Defense attorneys told The Associated Press last month that William Kuchera, 57, of Summerhill, and Ronald, 51, of Johnstown, would plead guilty to federal charges accusing them of charging the military $650,000 for high-tech parts that were never delivered and paying a kickback to another contractor.

Online court records don’t indicate whether federal prosecutors will seek prison terms for the brothers who co-owned Kuchera Defense Systems Inc. and Kuchera Industries Inc., of Windber, and served as president and secretary-treasurer, respectively, of the businesses located about 60 miles east of Pittsburgh.

The Kucheras were scheduled to appear before U.S. Judge Kim Gibson in Johnstown on Tuesday afternoon.

Murtha, the powerful Democrat and pork-barrel champion who chaired the House Defense appropriations subcommittee, isn’t mentioned in the documents charging the brothers with major fraud against the federal government and conspiracy. But another businessman and his company previously linked to the late congressman in a lobbying-for-earmarks scheme are mentioned: Richard Ianieri and Coherent Systems International Inc.

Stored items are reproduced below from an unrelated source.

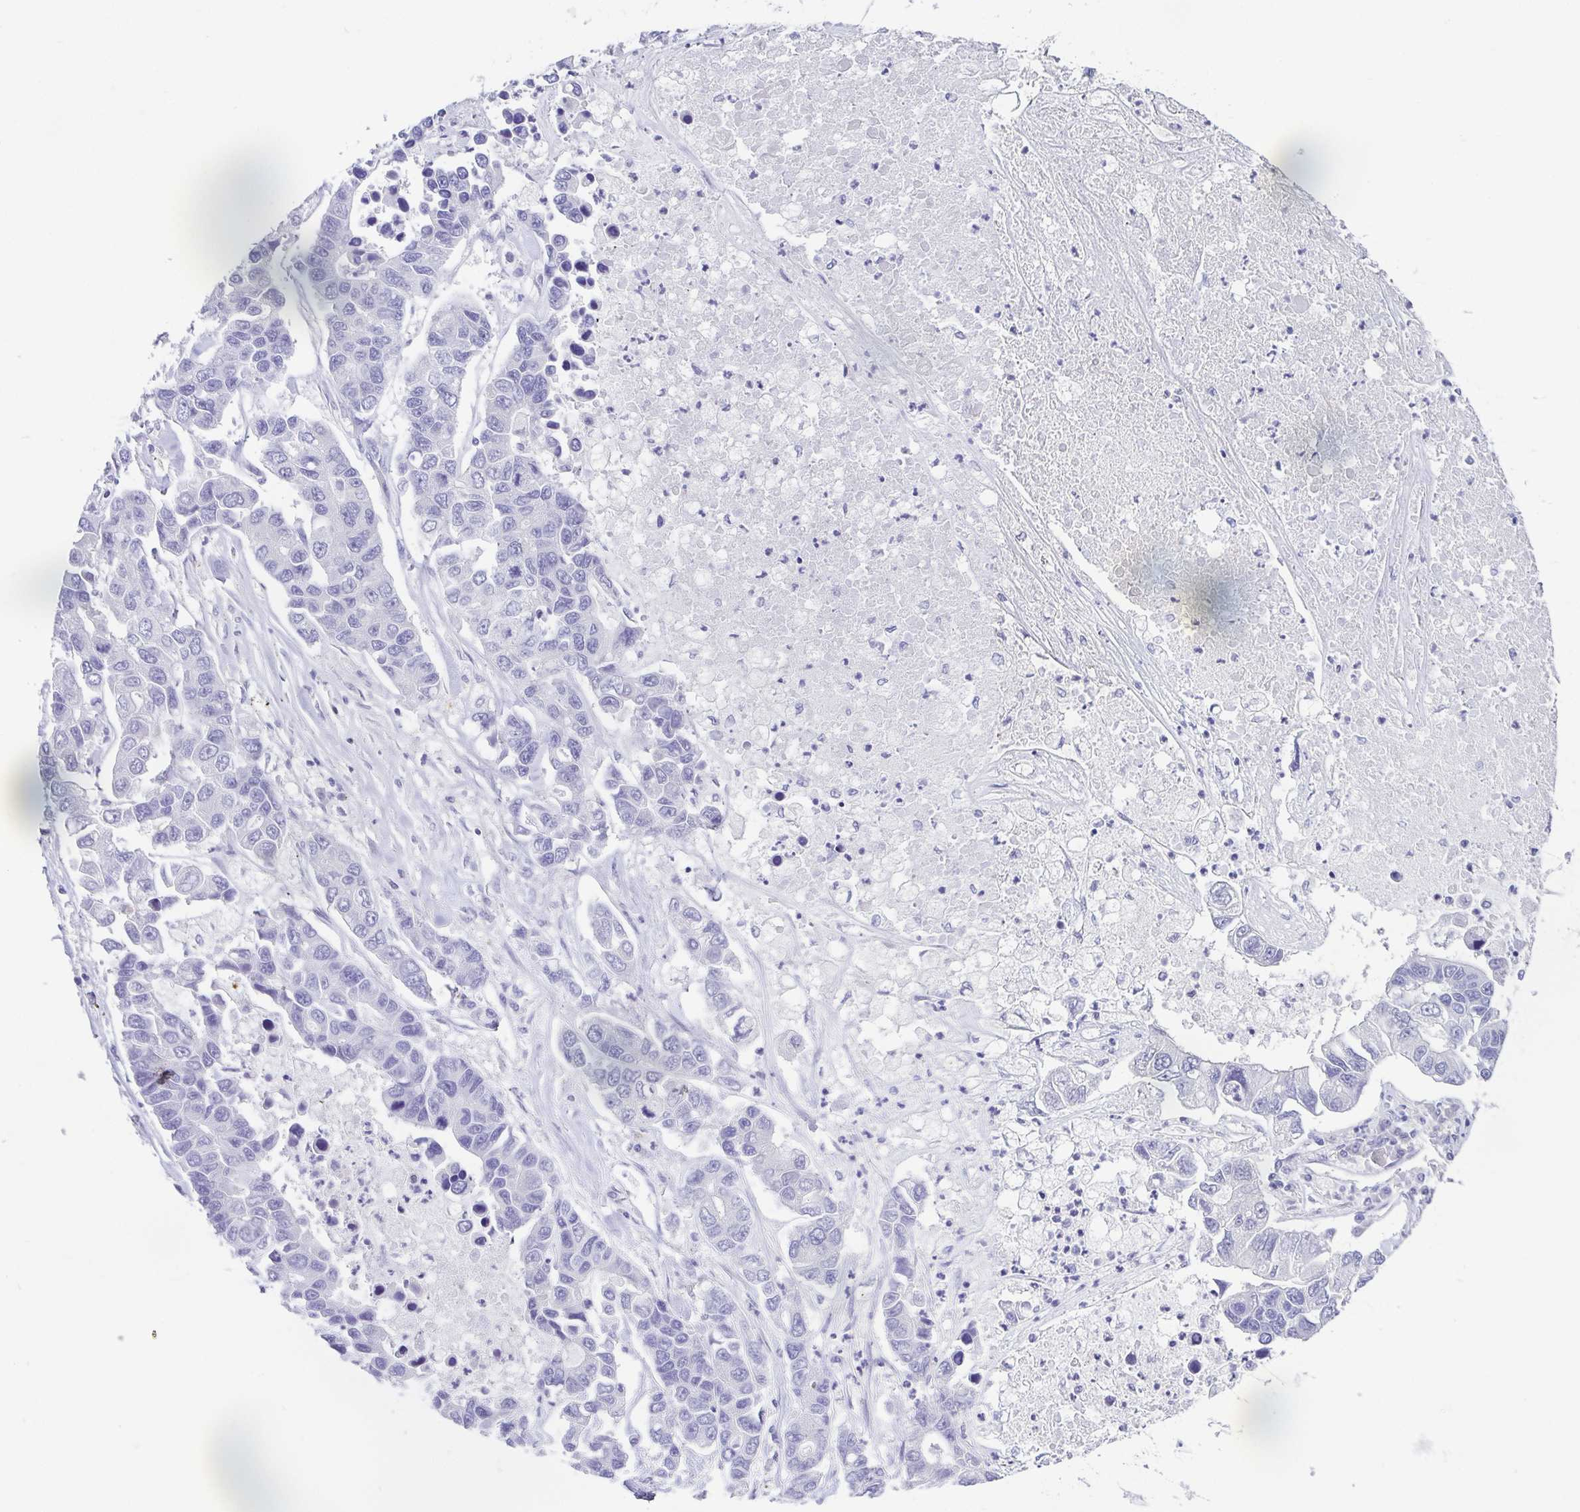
{"staining": {"intensity": "negative", "quantity": "none", "location": "none"}, "tissue": "lung cancer", "cell_type": "Tumor cells", "image_type": "cancer", "snomed": [{"axis": "morphology", "description": "Adenocarcinoma, NOS"}, {"axis": "topography", "description": "Bronchus"}, {"axis": "topography", "description": "Lung"}], "caption": "Lung cancer was stained to show a protein in brown. There is no significant staining in tumor cells. The staining was performed using DAB to visualize the protein expression in brown, while the nuclei were stained in blue with hematoxylin (Magnification: 20x).", "gene": "HAPLN2", "patient": {"sex": "female", "age": 51}}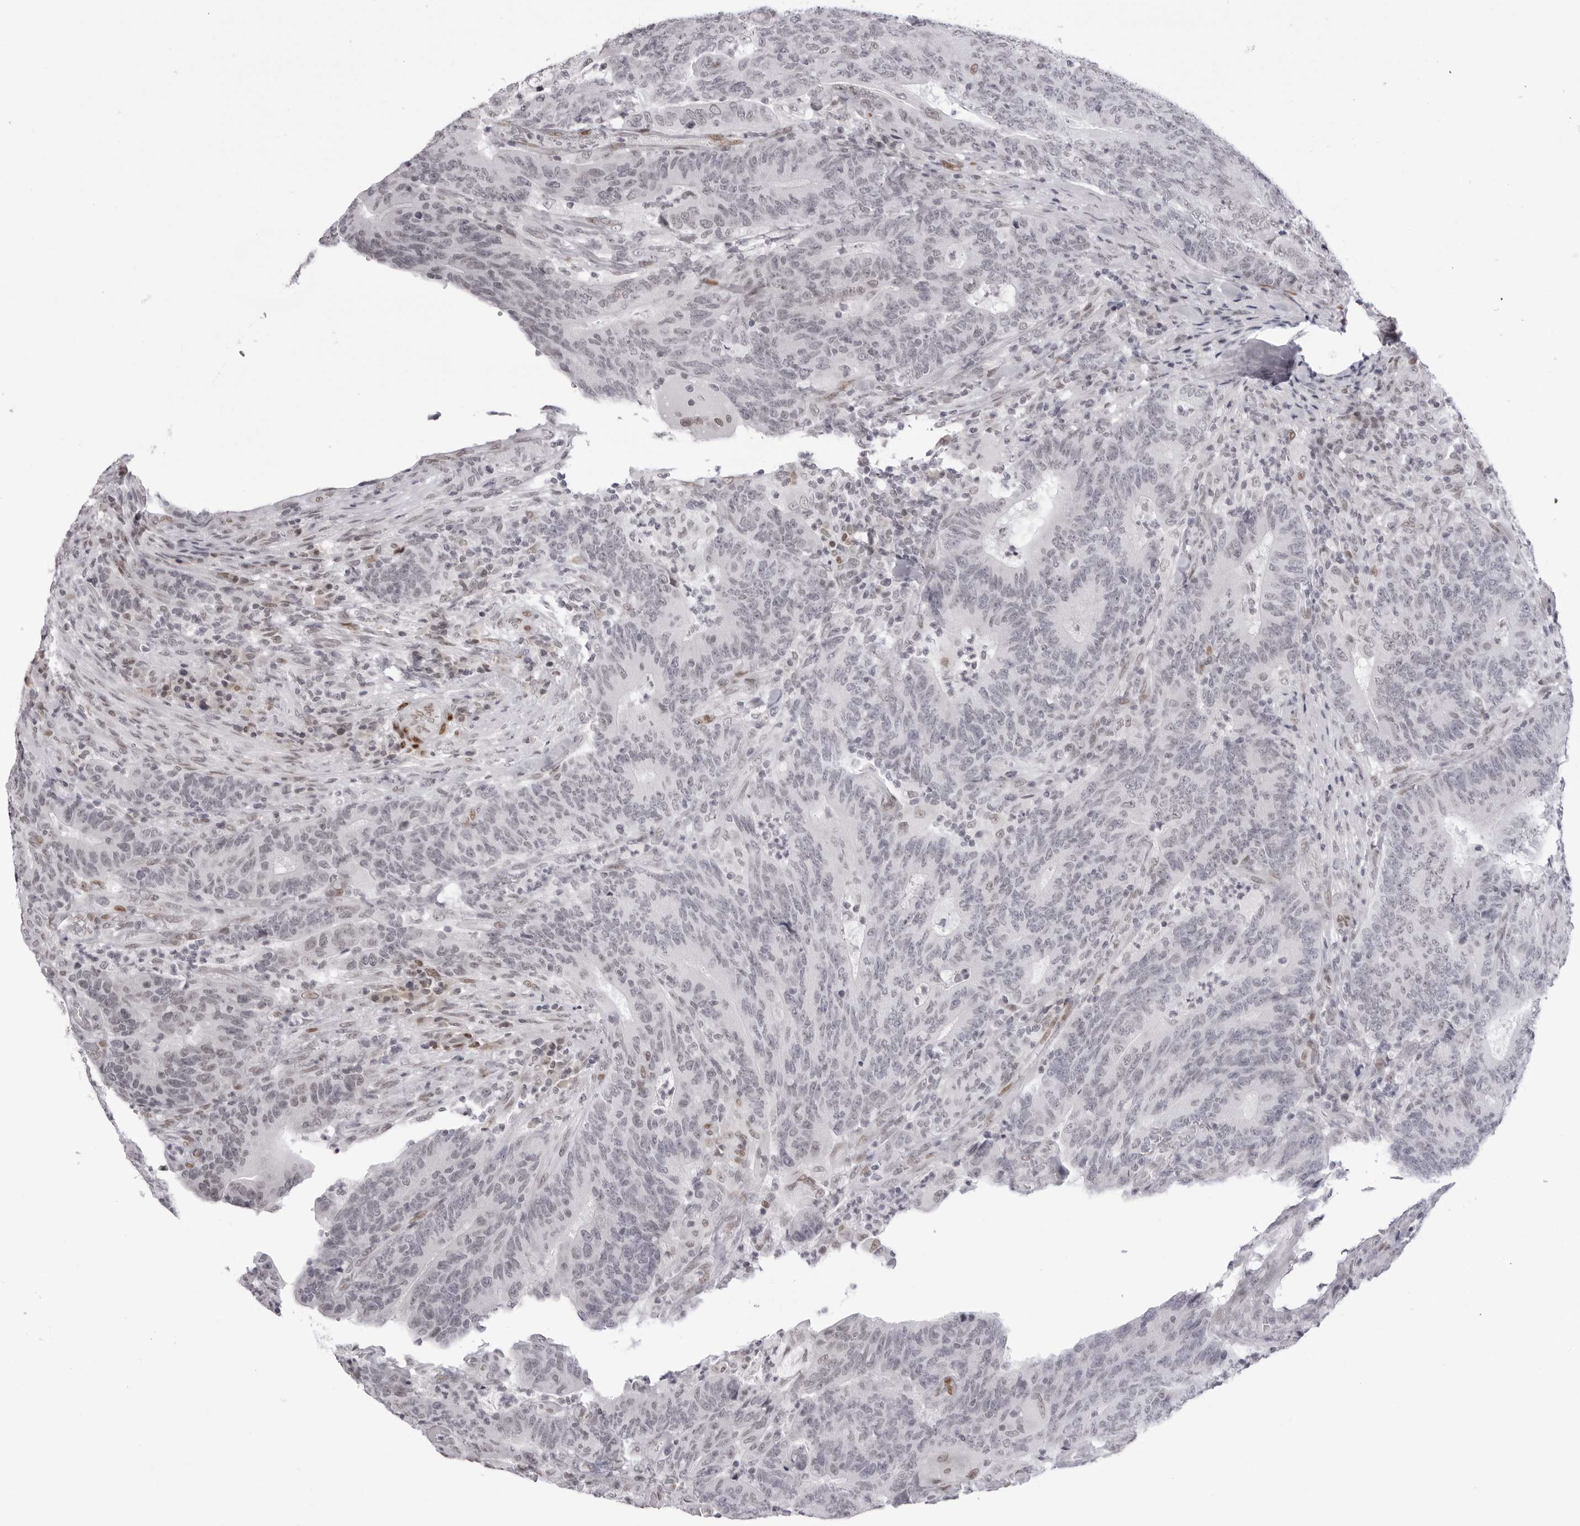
{"staining": {"intensity": "moderate", "quantity": "<25%", "location": "nuclear"}, "tissue": "colorectal cancer", "cell_type": "Tumor cells", "image_type": "cancer", "snomed": [{"axis": "morphology", "description": "Normal tissue, NOS"}, {"axis": "morphology", "description": "Adenocarcinoma, NOS"}, {"axis": "topography", "description": "Colon"}], "caption": "Adenocarcinoma (colorectal) stained with immunohistochemistry (IHC) demonstrates moderate nuclear expression in about <25% of tumor cells.", "gene": "MAFK", "patient": {"sex": "female", "age": 75}}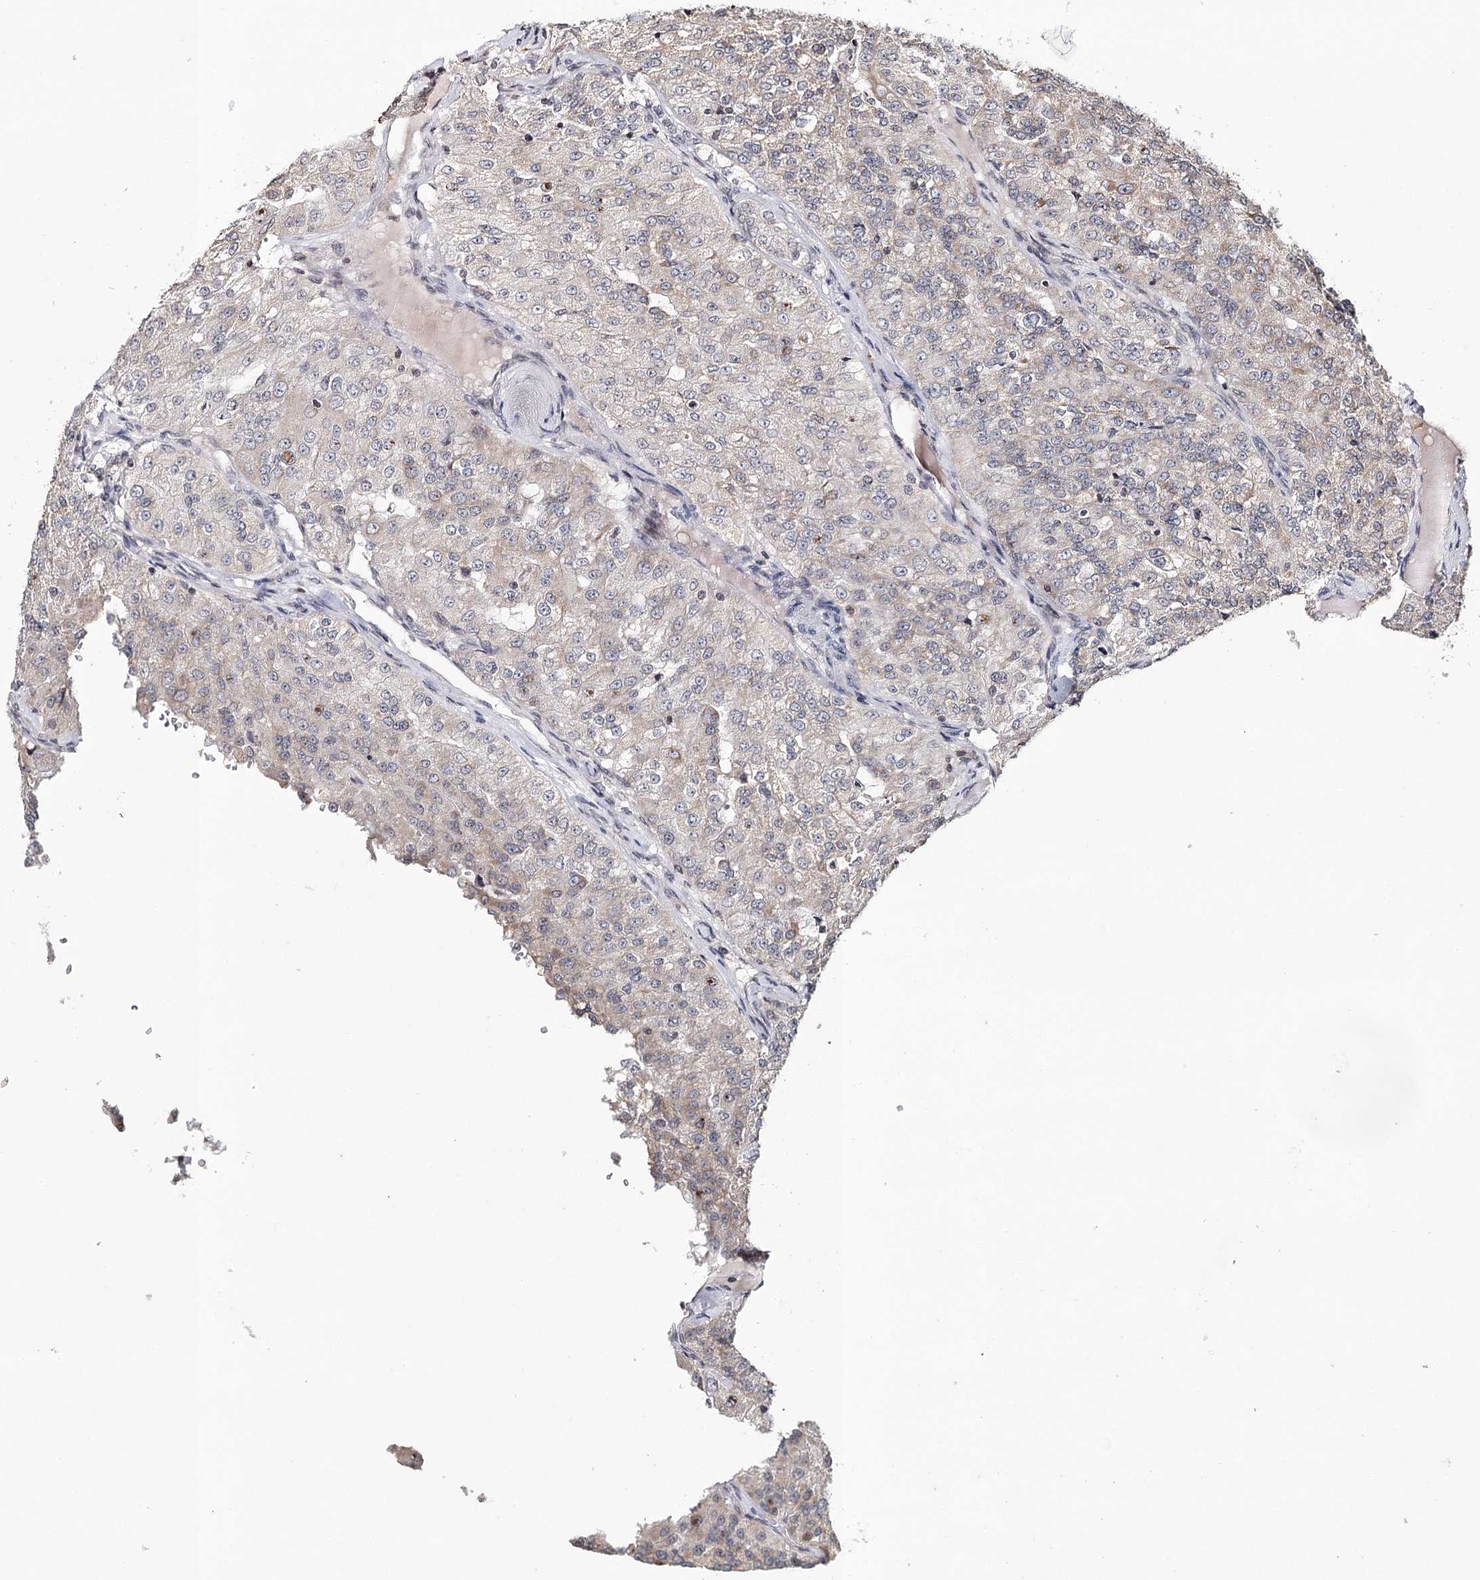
{"staining": {"intensity": "weak", "quantity": "<25%", "location": "cytoplasmic/membranous"}, "tissue": "renal cancer", "cell_type": "Tumor cells", "image_type": "cancer", "snomed": [{"axis": "morphology", "description": "Adenocarcinoma, NOS"}, {"axis": "topography", "description": "Kidney"}], "caption": "Renal cancer was stained to show a protein in brown. There is no significant expression in tumor cells. The staining was performed using DAB to visualize the protein expression in brown, while the nuclei were stained in blue with hematoxylin (Magnification: 20x).", "gene": "ICOS", "patient": {"sex": "female", "age": 63}}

Ianieri received five years’ probation from a federal judge in Florida 15 days after Murtha died in February 2010, following complications from gallbladder surgery.

Ianieri pleaded guilty to accepting a $200,000 kickback from Kuchera Defense Systems in return for steering $650,000 worth of work to Kuchera from an $8.2 million congressional earmark obtained by Murtha.

Ianieri had testified months before his sentencing about “political and earmark pressure” to give Kuchera the business — and agreed to cooperate with federal investigators as part of his plea deal on charges that carried up to 15 years in prison. Ianieri’s cooperation involved providing information about defense-related lobbying and contracts obtained while he was chief executive of Coherent, a western Pennsylvania high-tech defense firm he founded.

Federal prosecutors in Florida said Ianieri got the earmarked contract after hiring a lobbying firm that employed Murtha’s brother. At the time, Murtha’s office refused to say whether the congressman sponsored the earmark.

Kuchera Defense Systems had been suspended from bidding on government contracts in 2009 after overcharging the Navy and for other ethical violations. The company resolved those problems to get off the government’s “blacklist” only to be put back on later that year once the charges against Ianieri surfaced.

FedSpending.org , a website that tracks government money, reported at the time that Kuchera Defense Systems and Coherent had been awarded more than $50 million apiece in defense work since 2000. Murtha, in an April 2006 news release, said Coherent and Kuchera Defense Systems were working “virtually as one company” on 14 contracts he helped them land totaling $30 million.